Later interpretations of the Annals, including the Gongyang Commentary, expand on these origins, stating that bian stone therapy developed along the eastern coast of China, where communities relied heavily on fishing and frequently contended with infections. In contrast, moxibustion—a heat-based therapy using the burning of mugwort—emerged in the colder northern regions, where people lived in windy, harsh climates, subsisting on meat and dairy. Abdominal pain and digestive discomfort were common, and the therapeutic use of heat evolved into a formalized medical practice. Over time, these heat therapies became refined into what we now recognize as moxibustion. Today we use moxibustion not only for gastric discomfort but also menstrual pain, turning breech babies, arthritis, sprains and strains, raynauds, fatigue and fertility!
Confucius was born In 551 BCE in the state of Lu, during a time of political instability and moral decline. Witnessing corruption and social fragmentation, he sought to restore ethical governance and personal responsibility. His teachings emphasized reciprocity—five hundred years before Jesus, it was Confucius who believed and taught “Do unto others as you would have done unto you”—and the idea that leadership should be earned through moral integrity, not inherited through wealth or lineage. Though he never achieved the political influence he sought during his lifetime, his philosophical legacy shaped Chinese (and global) thought for centuries, influencing the ethical frameworks within which Chinese medicine developed.

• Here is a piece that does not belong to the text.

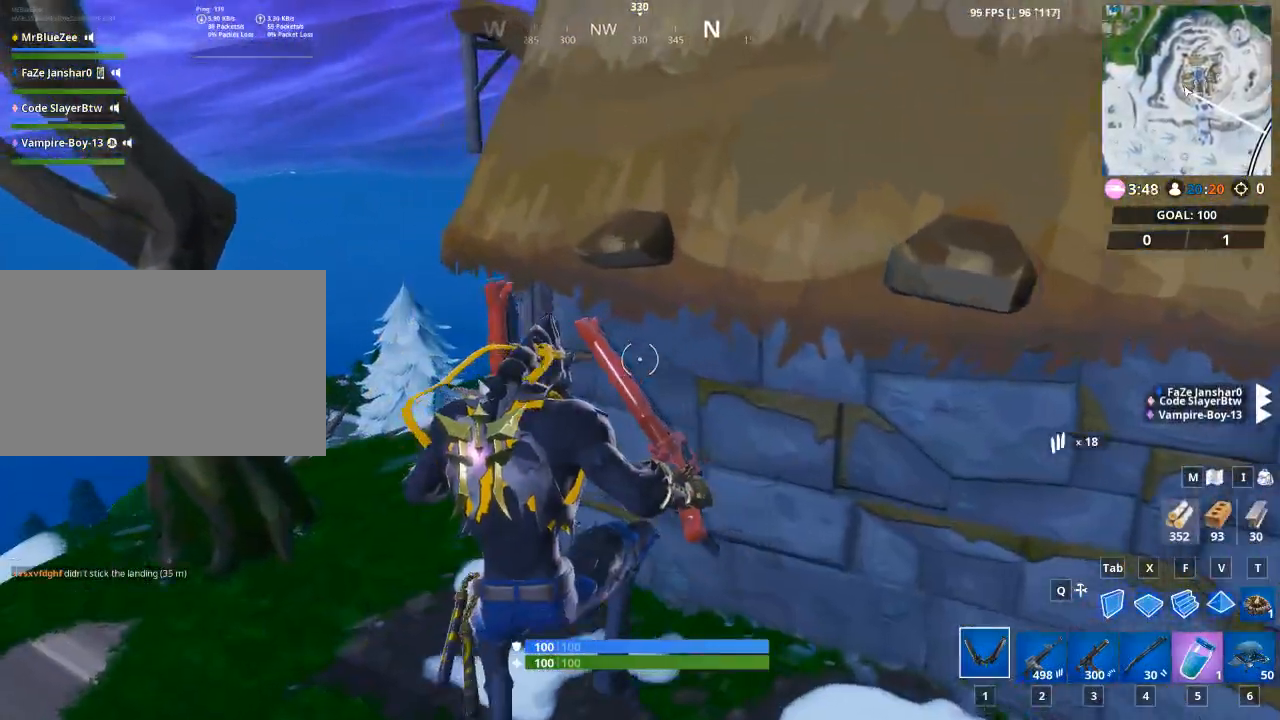
{"keys": ["w"], "mouse": [], "mouse_move": "left", "events": [[334, "a", "up"]]}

Confucius had a few schools of thought which focused on social harmony, ethics, and virtuous governance rather than religion. Some of his key ideologies were to cultivate moral virtues based on benevolence, fulfilling social roles within hierarchical relationships, meaning: hierarchies can not be one-way streets, superiors have a moral obligation to be kind, fair, and protective. In return, subordinates owe them respect, obedience, and loyalty . Confucius emphasized the need to maintain a deep respect and care for the elderly, to distinguish human beings from beasts, cultivating moral character, dignity, and building a just society, starting with leadership.
A Practitioner’s Origin
As a child, I was enraptured by the concept of relaxation.

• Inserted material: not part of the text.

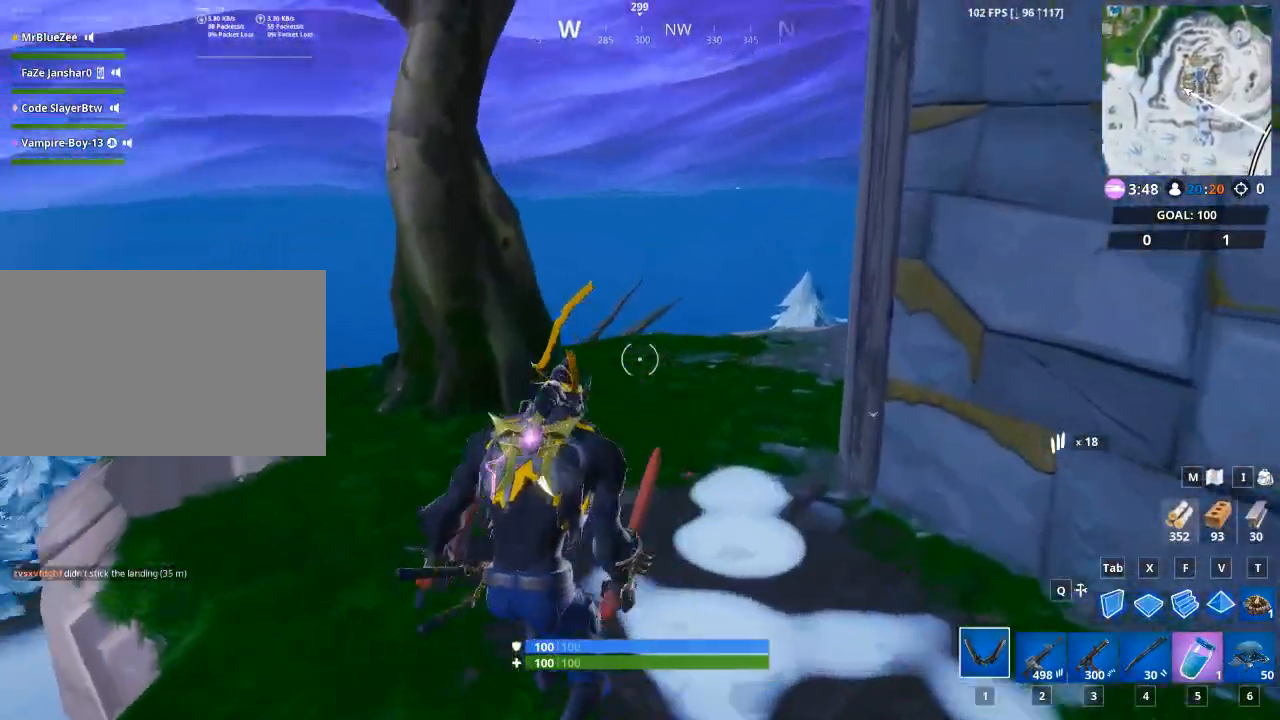
{"keys": ["d", "w"], "mouse": ["left"], "mouse_move": "still", "events": [[200, "mouse_left", "down"], [350, "d", "down"]]}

When I was ten years old, I found a deck of cards in a book store titled “52 Relaxing Rituals.” It was clearly designed for adult women—images of someone massaging her neck in traffic, lighting candles, placing cucumbers over her eyes in the bath—but I was captivated. At that age, I didn’t fully register the level of stress in my home, but I felt it. More importantly, I felt the possibility that something could shift within, and I could control that through a ritualistic act. An intentional act that could change how I felt inside and transform the circumstances, through a quiet inner power that I could control and cultivate.
Growing up with emotionally immature parents, both struggling with significant mental health challenges, I had to navigate the world alone. When I encountered these small acts of self-care, in cartoon format on a deck of cards, I was drawn to them instinctively. They felt like an achievable way to connect with what is true, and were showing me a path to a way of life that was surely out there for me. A choice, an uncomplicated, peaceful existence.
At twenty six I found acupuncture. First I received it, then I knew I wanted to live and breathe it as a forever job and way of life. I found a medicine that turns first to the spiritual state of one’s heart to identify disease and paths to healing. I found a medicine that encourages quality of life, relationships, abundance, and fulfilling one’s destiny through the therapeutic ritual of observation, laying on that table, receiving the needles, and then transforming trauma cellularly, getting back on the path of one’s heart's calling.